**Verständnis prüfen:**
1/ Beantworte die folgenden Fragen zum Text über die Vorweihnachtszeit.
(a) Welche drei Dinge bauen laut Text Spannung bis zum Heiligabend auf?
(b) Wodurch werden Erwartung, Spannung und Vorfreude am Heiligabend ersetzt?
(c) Welche Partie wird als Mikrokosmos der Weihnacht bezeichnet, und mit welchem Ergebnis endete sie?
2/ Gib aus dem Text über die Vorweihnachtszeit den Abschnitt von „Die Vorweihnachtszeit ist“ bis einschließlich „im Moment ersetzt.“ wortgetreu wieder.

**Angezeigter Text:**
Die Vorweihnachtszeit ist eine Periode der Planung, der Vorbereitung, der Organisation, schlicht gesagt, der Struktur. Keine andere Zeit des Jahres läuft so sehr auf einen Termin hinaus, keine andere Zeit läuft wie ein Countdown. Und keine Zeit strukturiert die Erwartungen in einer solchen Form. Adventskränze, Nikolaus, Adventskalender, all dies baut Spannung bis zum Heiligabend auf. An diesem tritt die Struktur in den Hintergrund, Erwartung, Spannung, Vorfreude werden von der Feier im Moment ersetzt.
Es ist vielleicht anmaßend, dies mit einem Fußballspiel gleichzusetzen, und doch bietet sich dieser Vergleich an. Die Partie Paderborn-Darmstadt, ein 6:2, als Mikrokosmos der Weihnacht.

**Verfügbare Daten:**
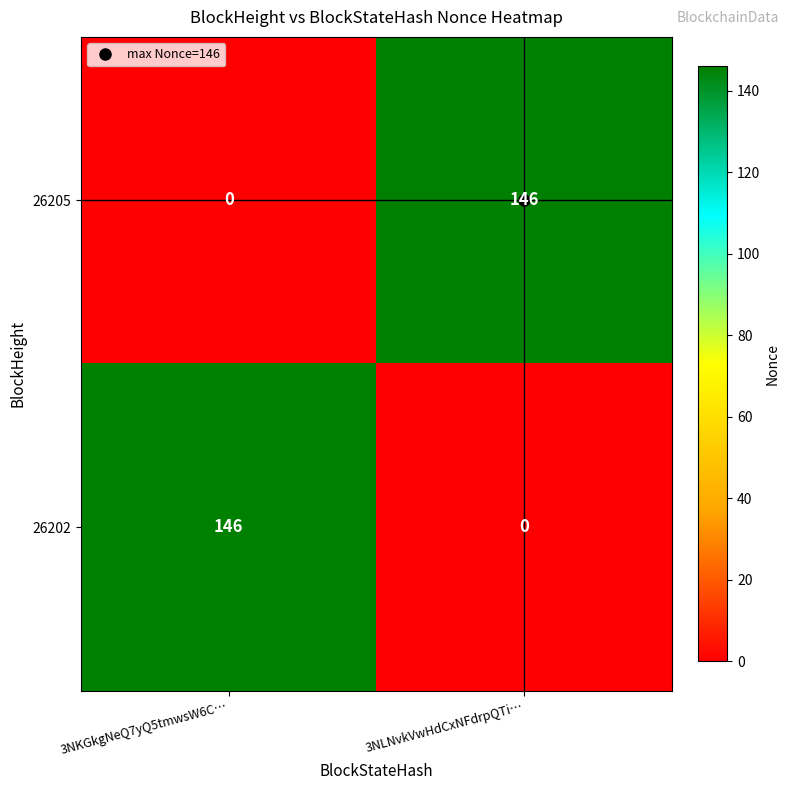

Which category has the highest value in the 26205 series?

3NLNvkVwHdCxNFdrpQTi…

**Lösungen der Aufgaben:**
1/
(a) Adventskränze, Nikolaus und Adventskalender
(b) Von der Feier im Moment
(c) Die Partie Paderborn-Darmstadt, die 6:2 endete

2/
Die Vorweihnachtszeit ist eine Periode der Planung, der Vorbereitung, der Organisation, schlicht gesagt, der Struktur. Keine andere Zeit des Jahres läuft so sehr auf einen Termin hinaus, keine andere Zeit läuft wie ein Countdown. Und keine Zeit strukturiert die Erwartungen in einer solchen Form. Adventskränze, Nikolaus, Adventskalender, all dies baut Spannung bis zum Heiligabend auf. An diesem tritt die Struktur in den Hintergrund, Erwartung, Spannung, Vorfreude werden von der Feier im Moment ersetzt.